New Study: Management of Excessive Daytime Sleepiness Associated with Narcolepsy or OSA

Excessive sleepiness is a symptom of narcolepsy and obstructive sleep apnea (OSA). In a recently published study titled “Profile of Solriamfetol in the Management of Excessive Daytime Sleepiness Associated with Narcolepsy or Obstructive Sleep Apnea: Focus on Patient Selection and Perspectives” a trial was performed to determine whether solriamfetol was effective in reducing sleep propensity and maintaining wakefulness in narcolepsy and OSA as well as showing significant reduction in Epworth Sleepiness Scale (ESS) scores and improvements in mean maintenance of wakefulness test (MWT) compared to a placebo.

Solriamfetol is a first-line, FDA approved treatment for drowsiness in narcolepsy and OSA and as a replacement therapy for patients who have had unsuccessful treatment or unacceptable side effects with stimulants, pitolisant, armodafinil, and modafinil. 
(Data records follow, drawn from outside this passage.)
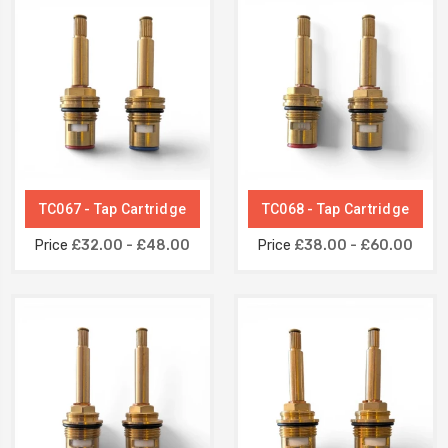
TC067 - Tap Cartridge
TC068 - Tap Cartridge
Price
£32.00 - £48.00
Price
£38.00 - £60.00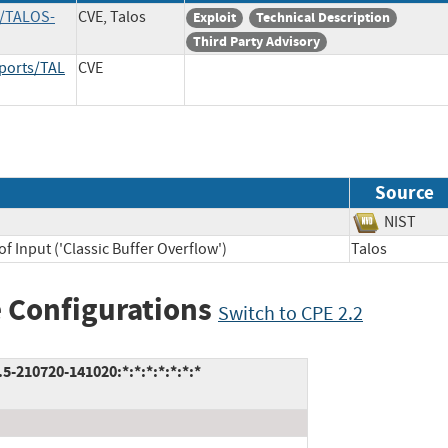
s/TALOS-
CVE, Talos
Exploit
Technical Description
Third Party Advisory
eports/TAL
CVE
Source
NIST
f Input ('Classic Buffer Overflow')
Talos
 Configurations
Switch to CPE 2.2
5-210720-141020:*:*:*:*:*:*:*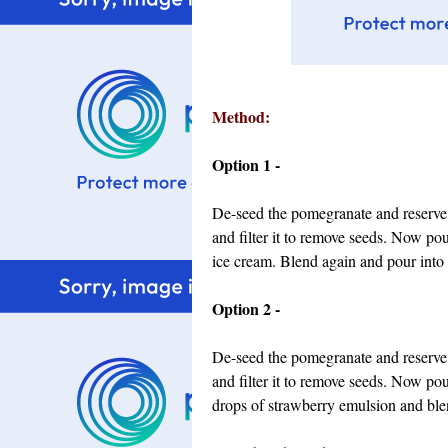
Method:
Option 1 -
De-seed the pomegranate and reserve s
and filter it to remove seeds. Now pou
ice cream. Blend again and pour into 
Option 2 -
De-seed the pomegranate and reserve s
and filter it to remove seeds. Now po
drops of strawberry emulsion and blen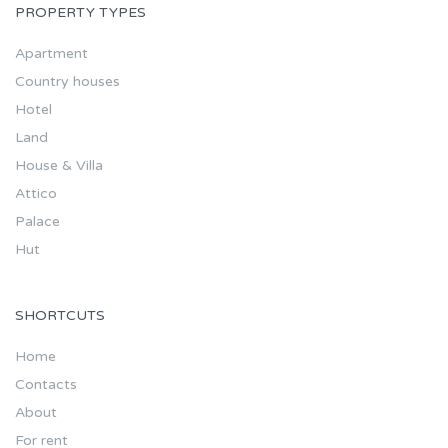
PROPERTY TYPES
Apartment
Country houses
Hotel
Land
House & Villa
Attico
Palace
Hut
SHORTCUTS
Home
Contacts
About
For rent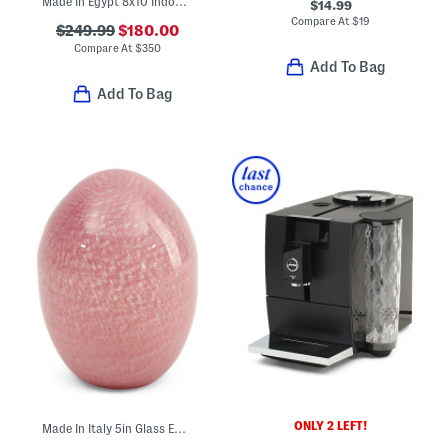
Made In Egypt 8x10 Indoor Outdoor Icon Geometric Area Rug
$14.99
Compare At
$
19
$249.99
$180.00
Compare At
$
350
Add To Bag
Add To Bag
ONLY 2 LEFT!
Made In Italy 5in Glass Egg Decor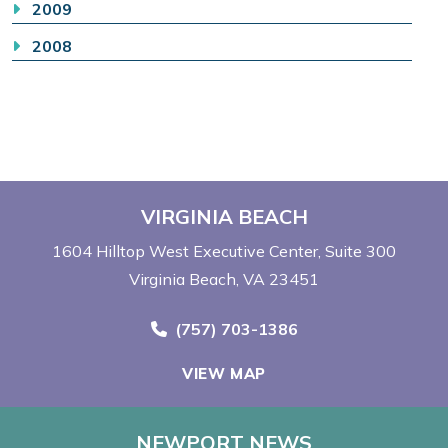
2009
2008
VIRGINIA BEACH
1604 Hilltop West Executive Center
Suite 300
Virginia Beach, VA 23451
Call Now at
(757) 703-1386
VIEW MAP
NEWPORT NEWS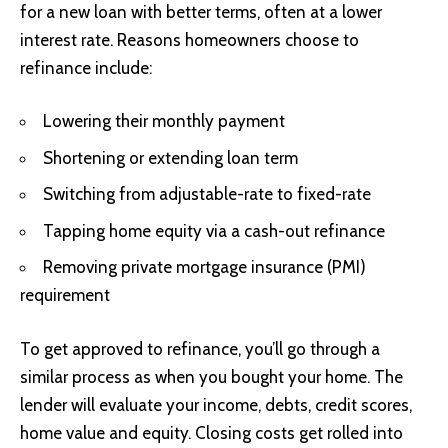
for a new loan with better terms, often at a lower
interest rate. Reasons homeowners choose to
refinance include:
Lowering their monthly payment
Shortening or extending loan term
Switching from adjustable-rate to fixed-rate
Tapping home equity via a cash-out refinance
Removing private mortgage insurance (PMI)
requirement
To get approved to refinance, you’ll go through a
similar process as when you bought your home. The
lender will evaluate your income, debts, credit scores,
home value and equity. Closing costs get rolled into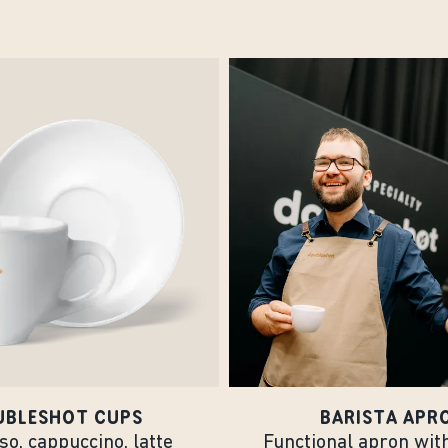
UBLESHOT CUPS
BARISTA APR
o, cappuccino, latte
Functional apron wit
It can also be used as an additional therapy for narcolepsy and OAS when excessive sleepiness is partially controlled with certain other sleep medicines, such as stimulants or sodium oxybate, armodafinil, modafinil, and pitolisant.  Solriamfetol is a derivative of phenylalanine. Its ability to combat fatigue is thought to be due to its inhibition of selective dopamine and norepinephrine reuptake. 

 

Test Conclusions

The TONES 2-5 trials showed that solriamfetol is an effective first-line or add-on therapy for narcolepsy or OSA. The drug was determined to promote wakefulness, decrease propensity to sleep, and improve quality of life both in the short and long-term. Solriamfetol also has a good safety profile with minimal side effects. Compared to other options, solriamfetol may be a better option for patients who are taking medications that are metabolized through the cytochrome P450 enzymes (such as hormonal contraceptives) or patients with comorbid liver disease. The patient’s insurance may be another factor that may influence whether the drug is prescribed as a first-line or add-on treatment in narcolepsy or OSA. Continued research in narcolepsy and OSA will help to develop more specific therapies that may change solriamfetol’s role in the treatment of these patients.